Participate

From download to leaderboard

Get the public data and kit, build a system, validate locally, then submit. Submissions are a four-column TSV — SrcEntity, TgtEntity, Relation, Score — block-structured with no QueryID.

How to take part

The participant journey at a glance — the figure's first two steps, Get Started and Download Data, combine into the first step below. The numbered steps are authoritative.

1 Get started & download

Get the public BioKG-Align kit and the datasets.
2 Build

Construct a system and train it on the publicly released training and validation data.
3 Validate

Tune your system, then validate your prediction file with the kit's submission validator — a green light means it is ready to submit.
4 Submit

Submit your predictions to the platform for server-side scoring.

Get the kit from the GitHub repository; the dataset will be published as a Hugging Face release Provisional, described on the Data page. Evaluation is planned to run on CodaBench Provisional, so submitting needs a CodaBench account.
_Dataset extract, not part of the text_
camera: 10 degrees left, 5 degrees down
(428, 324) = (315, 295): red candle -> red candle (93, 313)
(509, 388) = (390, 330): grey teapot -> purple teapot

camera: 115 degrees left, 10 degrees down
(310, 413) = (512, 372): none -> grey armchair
The kit's build guide walks through the workflow hands-on.

Submission format

A single four-column TSV — SrcEntity, TgtEntity, Relation, Score — with one positional block of 150 rows per query (50 candidates × 3 relations) and no QueryID. The Relation column takes one of equivalent, source_subsumed_by_target, source_subsumes_target.

The kit owns the exact contract — see submission format and block scoring. Final scoring runs server-side; the kit's local score is a diagnostic aid only — see the task and evaluation page.

Tracks

Main track — open: Typed link prediction — ranking (candidate, relation) pairs over a fixed candidate set.
Complex track — restricted: OWL class-expression generation — reconstructing the logical definitions of the HP, MP, and WBP phenotype ontologies over background OBO ontologies. It has its own data, submission format, and evaluation; see the complex-track guide.
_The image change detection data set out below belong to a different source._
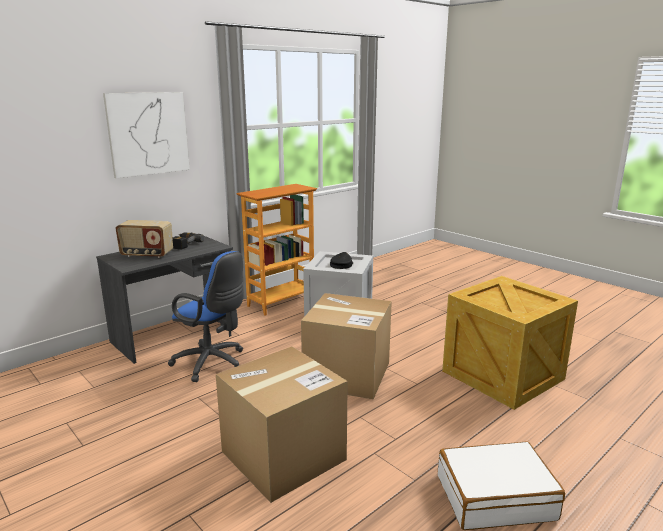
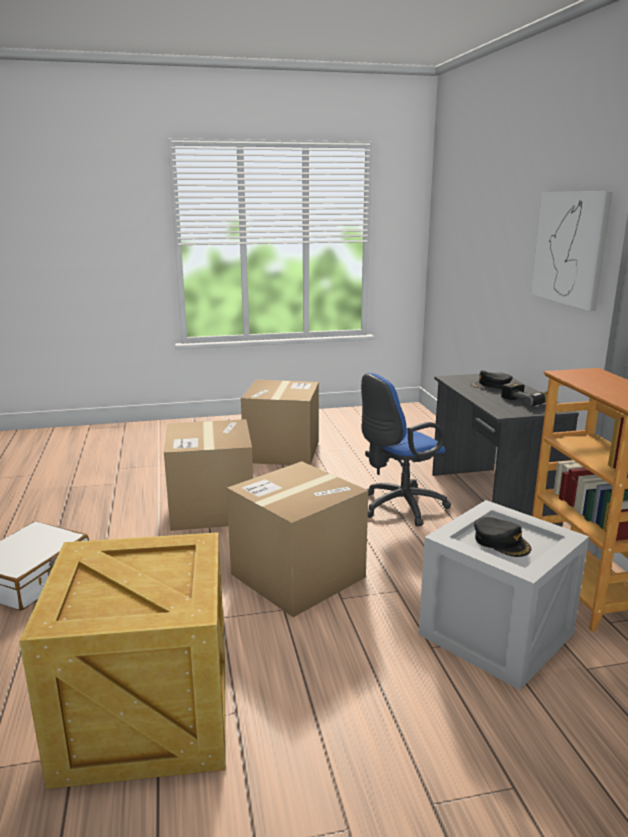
camera: 120 degrees right, 0 degrees up
(90, 471) = (282, 451): none -> cardboard box
(146, 255) = (491, 385): radio -> black cap

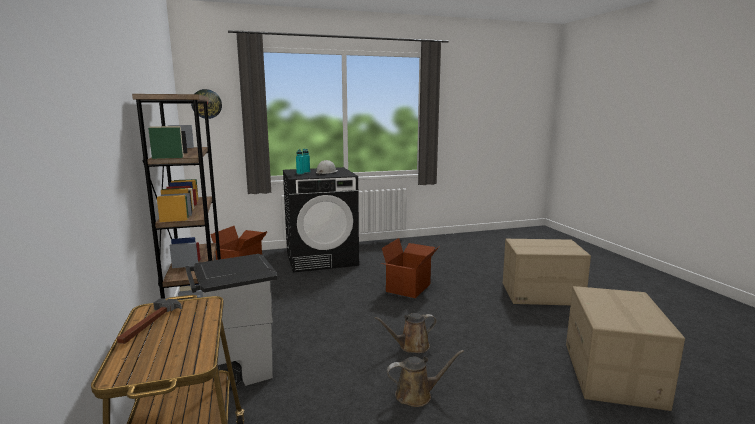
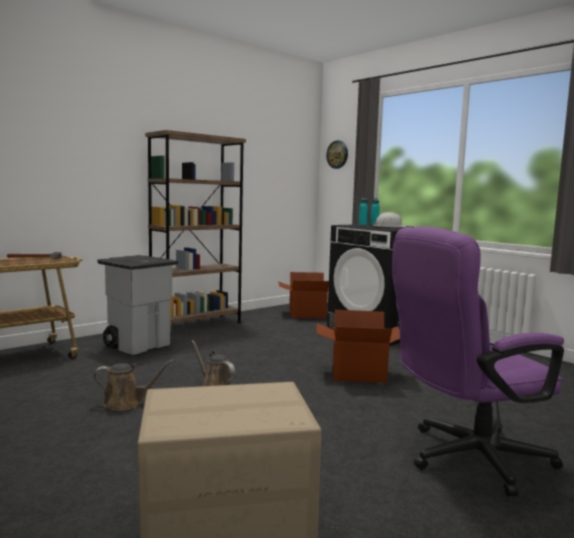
camera: 65 degrees right, 5 degrees down
(417, 395) = (126, 403): brown watering can -> brown watering can turned 60 degrees counterclockwise
(541, 294) = (466, 458): cardboard box -> purple office chair

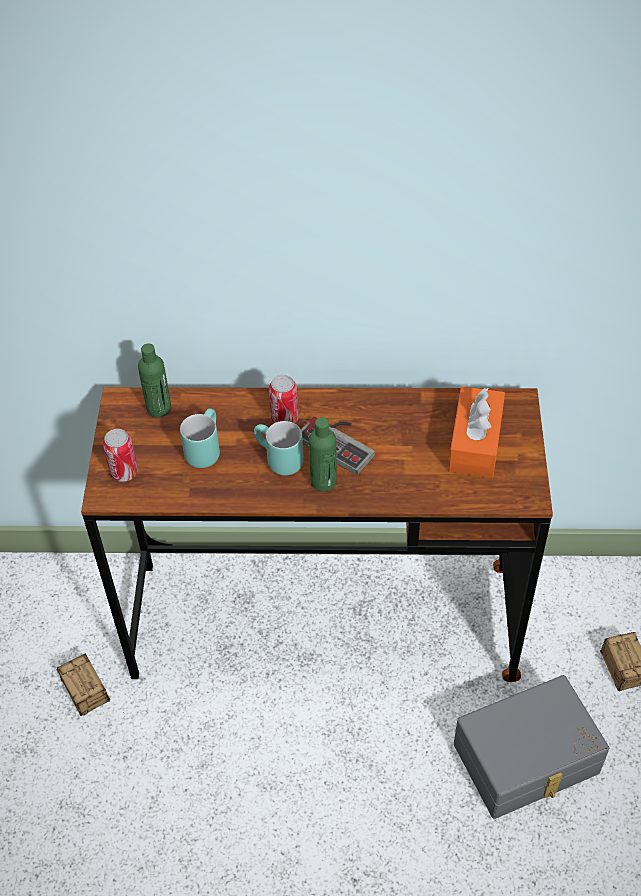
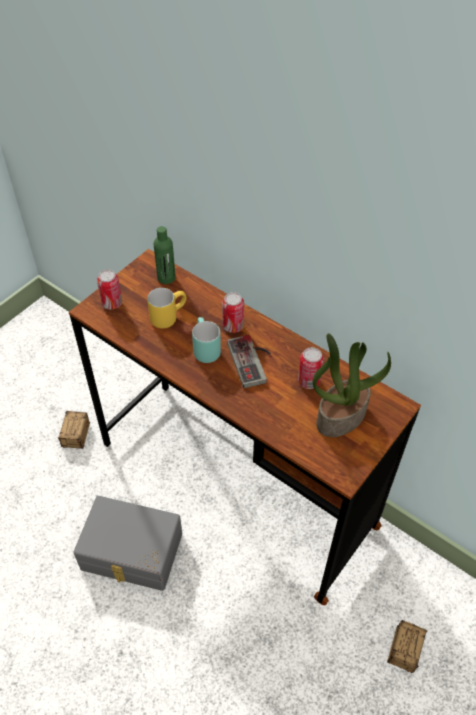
camera: 35 degrees right, 0 degrees up
(203, 449) = (167, 316): turquoise mug -> yellow mug
(323, 481) = (219, 379): green bottle -> none
(414, 429) = (308, 381): none -> can
(475, 443) = (341, 415): orange tissue box -> potted plant
(528, 760) = (287, 662): grey storage box -> grey storage box (131, 553)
The complex track has its own data, format, and evaluation — see the complex-track guide.

Rules & ethics

The main track is open: Use any systems and any data to produce your ranking. We only ask that your submission contains the expected output — scores for the provided candidates, in the block-structured TSV.
Results must be reproducible: We expect to be able to reproduce participant results.
External resources: External resources and pretrained models may be used if they are public, cited, and declared.
Code and reproduction: Final leaderboard entries may be asked for code and reproduction steps.

Models trained on this benchmark are research prototypes and must not be used for clinical decision-making without independent expert validation.